The Strategies of Anticompetitive Common Ownership
Scott Hemphill and Marcel Kahan
Scholars and antitrust enforcers have raised concerns about anticompetitive effects that may arise when institutional investors hold substantial stakes in competing firms. Their concern rests on empirical evidence that such common concentrated ownership is associated with higher prices and lower output. This evidence sharply challenges both antitrust orthodoxy and corporate governance scholarship.

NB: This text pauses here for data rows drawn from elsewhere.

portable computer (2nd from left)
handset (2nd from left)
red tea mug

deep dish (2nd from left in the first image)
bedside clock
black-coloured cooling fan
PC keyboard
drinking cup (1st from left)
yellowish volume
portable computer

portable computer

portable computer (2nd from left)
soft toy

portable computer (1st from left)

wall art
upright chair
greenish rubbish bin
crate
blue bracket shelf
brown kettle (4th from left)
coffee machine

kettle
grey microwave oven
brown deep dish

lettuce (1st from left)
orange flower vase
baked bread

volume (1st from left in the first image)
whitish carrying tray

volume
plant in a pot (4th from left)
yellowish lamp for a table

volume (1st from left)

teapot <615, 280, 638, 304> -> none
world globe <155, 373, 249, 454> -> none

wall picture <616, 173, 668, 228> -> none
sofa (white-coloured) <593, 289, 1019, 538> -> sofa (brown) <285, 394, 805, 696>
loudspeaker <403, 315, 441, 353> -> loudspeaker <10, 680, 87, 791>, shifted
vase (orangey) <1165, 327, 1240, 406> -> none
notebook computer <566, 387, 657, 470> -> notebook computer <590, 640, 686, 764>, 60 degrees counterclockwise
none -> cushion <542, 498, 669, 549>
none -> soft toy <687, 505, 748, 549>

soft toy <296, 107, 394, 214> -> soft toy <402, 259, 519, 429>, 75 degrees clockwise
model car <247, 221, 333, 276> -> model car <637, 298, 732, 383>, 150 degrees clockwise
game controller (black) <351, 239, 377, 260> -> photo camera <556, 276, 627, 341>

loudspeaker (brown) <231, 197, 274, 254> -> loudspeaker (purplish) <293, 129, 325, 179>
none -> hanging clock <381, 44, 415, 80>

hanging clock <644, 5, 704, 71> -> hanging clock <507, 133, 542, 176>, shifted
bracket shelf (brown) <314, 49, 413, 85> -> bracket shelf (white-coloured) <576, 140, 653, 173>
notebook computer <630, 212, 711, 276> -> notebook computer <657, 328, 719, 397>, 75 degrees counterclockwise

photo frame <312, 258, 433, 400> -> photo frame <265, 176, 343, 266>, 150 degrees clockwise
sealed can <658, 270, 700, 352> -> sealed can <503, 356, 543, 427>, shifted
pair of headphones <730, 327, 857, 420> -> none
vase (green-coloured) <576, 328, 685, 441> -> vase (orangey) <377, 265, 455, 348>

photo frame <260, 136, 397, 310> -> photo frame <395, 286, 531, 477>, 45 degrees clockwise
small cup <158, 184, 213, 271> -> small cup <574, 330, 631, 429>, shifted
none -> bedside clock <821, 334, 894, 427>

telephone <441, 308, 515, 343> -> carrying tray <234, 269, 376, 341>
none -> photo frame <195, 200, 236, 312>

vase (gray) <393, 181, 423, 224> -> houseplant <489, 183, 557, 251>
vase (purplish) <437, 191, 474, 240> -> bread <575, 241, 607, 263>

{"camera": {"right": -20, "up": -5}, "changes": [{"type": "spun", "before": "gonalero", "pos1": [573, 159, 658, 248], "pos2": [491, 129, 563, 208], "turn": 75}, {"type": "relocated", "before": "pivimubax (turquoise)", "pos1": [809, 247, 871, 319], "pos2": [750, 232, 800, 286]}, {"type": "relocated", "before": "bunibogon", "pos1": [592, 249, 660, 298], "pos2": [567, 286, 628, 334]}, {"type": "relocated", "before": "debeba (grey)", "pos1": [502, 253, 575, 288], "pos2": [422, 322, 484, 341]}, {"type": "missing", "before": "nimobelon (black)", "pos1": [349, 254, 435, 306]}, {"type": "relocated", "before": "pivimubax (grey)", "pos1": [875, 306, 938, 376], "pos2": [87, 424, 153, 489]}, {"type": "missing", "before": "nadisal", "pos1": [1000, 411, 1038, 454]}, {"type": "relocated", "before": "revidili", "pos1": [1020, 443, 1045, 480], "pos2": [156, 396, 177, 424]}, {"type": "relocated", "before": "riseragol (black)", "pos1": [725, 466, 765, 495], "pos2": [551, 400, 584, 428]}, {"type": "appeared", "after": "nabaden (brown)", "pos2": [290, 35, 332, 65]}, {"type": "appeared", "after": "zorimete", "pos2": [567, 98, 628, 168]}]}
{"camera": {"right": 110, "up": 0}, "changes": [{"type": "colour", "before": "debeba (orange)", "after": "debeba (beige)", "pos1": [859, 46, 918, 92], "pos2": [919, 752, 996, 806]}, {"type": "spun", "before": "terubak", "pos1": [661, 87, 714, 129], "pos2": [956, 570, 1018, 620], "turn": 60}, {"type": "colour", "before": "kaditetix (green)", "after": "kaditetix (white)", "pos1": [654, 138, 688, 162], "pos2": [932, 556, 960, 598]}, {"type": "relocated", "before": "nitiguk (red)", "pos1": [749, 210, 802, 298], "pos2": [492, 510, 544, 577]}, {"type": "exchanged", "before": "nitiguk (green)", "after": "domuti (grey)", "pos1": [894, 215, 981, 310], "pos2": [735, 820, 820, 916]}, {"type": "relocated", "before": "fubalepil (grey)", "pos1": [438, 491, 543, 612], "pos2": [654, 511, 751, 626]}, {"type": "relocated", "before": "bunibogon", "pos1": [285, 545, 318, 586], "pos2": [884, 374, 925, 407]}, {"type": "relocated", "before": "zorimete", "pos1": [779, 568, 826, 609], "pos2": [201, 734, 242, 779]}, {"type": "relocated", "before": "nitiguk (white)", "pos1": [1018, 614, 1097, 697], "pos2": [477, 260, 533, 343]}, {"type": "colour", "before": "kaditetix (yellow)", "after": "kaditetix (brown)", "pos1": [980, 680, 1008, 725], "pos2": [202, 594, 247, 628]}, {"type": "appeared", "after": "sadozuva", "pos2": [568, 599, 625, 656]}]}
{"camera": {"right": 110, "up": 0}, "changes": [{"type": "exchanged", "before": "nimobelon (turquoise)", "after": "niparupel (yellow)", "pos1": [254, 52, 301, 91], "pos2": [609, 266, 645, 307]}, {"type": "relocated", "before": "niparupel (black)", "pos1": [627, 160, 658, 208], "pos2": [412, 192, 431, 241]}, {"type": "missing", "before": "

In this Article, we examine the causal mechanisms that might link common ownership to anticompetitive effects. We consider whether the current empirical evidence supports the existence of these mechanisms and whether institutional investors would plausibly employ them. Our main conclusion is that most proposed mechanisms either lack significant empirical support or else are implausible. Notably, some widely discussed mechanisms—for example, cartel facilitation and passive failures to encourage competition among portfolio firms—are not empirically tested. Moreover, institutional investors’ incentives to increase portfolio value are weak, reducing the likelihood that these investors will pursue mechanisms that carry significant reputational or legal risks. We find, however, that a different mechanism, which we call “selective omission,” is both consistent with the evidence and plausibly employed by institutional investors. Looking ahead, our analysis suggests paths for future research and provides a guide for further investigation into how common owners and firms may interact to produce anticompetitive effects.